State budget deadline looming

The possibility of state government shutting down is a frightening thought. But if the Indiana General Assembly does not pass the new state budget for 2009 by midnight Tuesday, that is exactly what could happen.

Matt Doerr, the legislative assistant for state Sen. Brent Steele, said though many of the states services would stop, the basic services of protection would not.
“All employees of legislation will not be working, but the police, the jails, the firehouses, that will all still be open,” he said.

One major problem that would arise would be that of food stamps and unemployment. With the economy in such poor shape, many Indiana citizens have claimed unemployment after losing their jobs.

According to a press release on the state of Indiana’s Department of Workforce Web site, unemployment claims rose from 5.3 percent in May of 2008 to 10.6 percent in May 2009.

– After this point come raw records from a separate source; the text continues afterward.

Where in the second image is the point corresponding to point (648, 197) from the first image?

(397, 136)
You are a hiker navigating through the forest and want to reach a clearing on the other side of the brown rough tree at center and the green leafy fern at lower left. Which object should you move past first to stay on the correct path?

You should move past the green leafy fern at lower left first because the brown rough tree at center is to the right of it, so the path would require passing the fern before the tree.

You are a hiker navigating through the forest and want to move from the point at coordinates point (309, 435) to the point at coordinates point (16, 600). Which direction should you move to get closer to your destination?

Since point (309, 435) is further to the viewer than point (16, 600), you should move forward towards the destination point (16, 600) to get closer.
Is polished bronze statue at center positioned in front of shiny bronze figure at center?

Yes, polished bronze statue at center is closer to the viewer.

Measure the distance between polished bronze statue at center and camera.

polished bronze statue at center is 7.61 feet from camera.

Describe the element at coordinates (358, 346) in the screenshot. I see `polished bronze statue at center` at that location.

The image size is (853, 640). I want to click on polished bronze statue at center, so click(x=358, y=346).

If the budget were to fail to be passed, no new claims for unemployment or for food stamps could be claimed as their would be no one to process the claims. This means those who lose their jobs after today would not be able to claim for unemployment until a new budget is ratified.

Ressa Kossoff, the media relations director for the Indiana House Democrats, said there are still a few snags to be negotiated in the budget.

“The main point of contention in budget negotiations is the public school funding formula,” Kossoff said. “House Democrats have been fighting to ensure that no school district receives less funding than it did the year before, which is commonly referred to as a “hold harmless” provision. The Senate budget slashes the budgets of many rural and urban school districts. The biggest loser would be Indianapolis Public Schools, which would suffer a budget cut of $41 million.”

Kossoff did say that though many state services – parks, casinos, the Hoosier Lottery, branches of the BMV – would shut down, she echoed what Doerr said in that essential services such as the state police and the Department of Corrections that handles prisons would remain operational.

What this all means for Indiana University students is that without the state budget, and without knowing how much state funding it will receive, IU will have difficulties setting the tuition rate for 2010.

Carol McCord, the IU interim Associate Dean of Students, thinks that the budget failing to pass could be a major problem for families looking at where to send their kids to school.

“We have students trying to come here, and they don’t know what it will cost,” she said. “We are in orientation, and school is about to start and we don’t know what the bill will be for these families.”

Kossoff said the legislature has two separate plans that are dramatically different in educational funding. The republican plan will cut educational funding by 4 percent and the democratic plan with increase funding by 2 percent. Depending on which plan passes, students could have a dramatically different cost of tuition.

“We can just guess what the bill will be, but depending on what the state gives us, we will most likely be wrong,” McCord said. “The administration is very sorry to the families that this is the situation we are in,” she said. “But our hands are tied and we can’t do any thing about it.”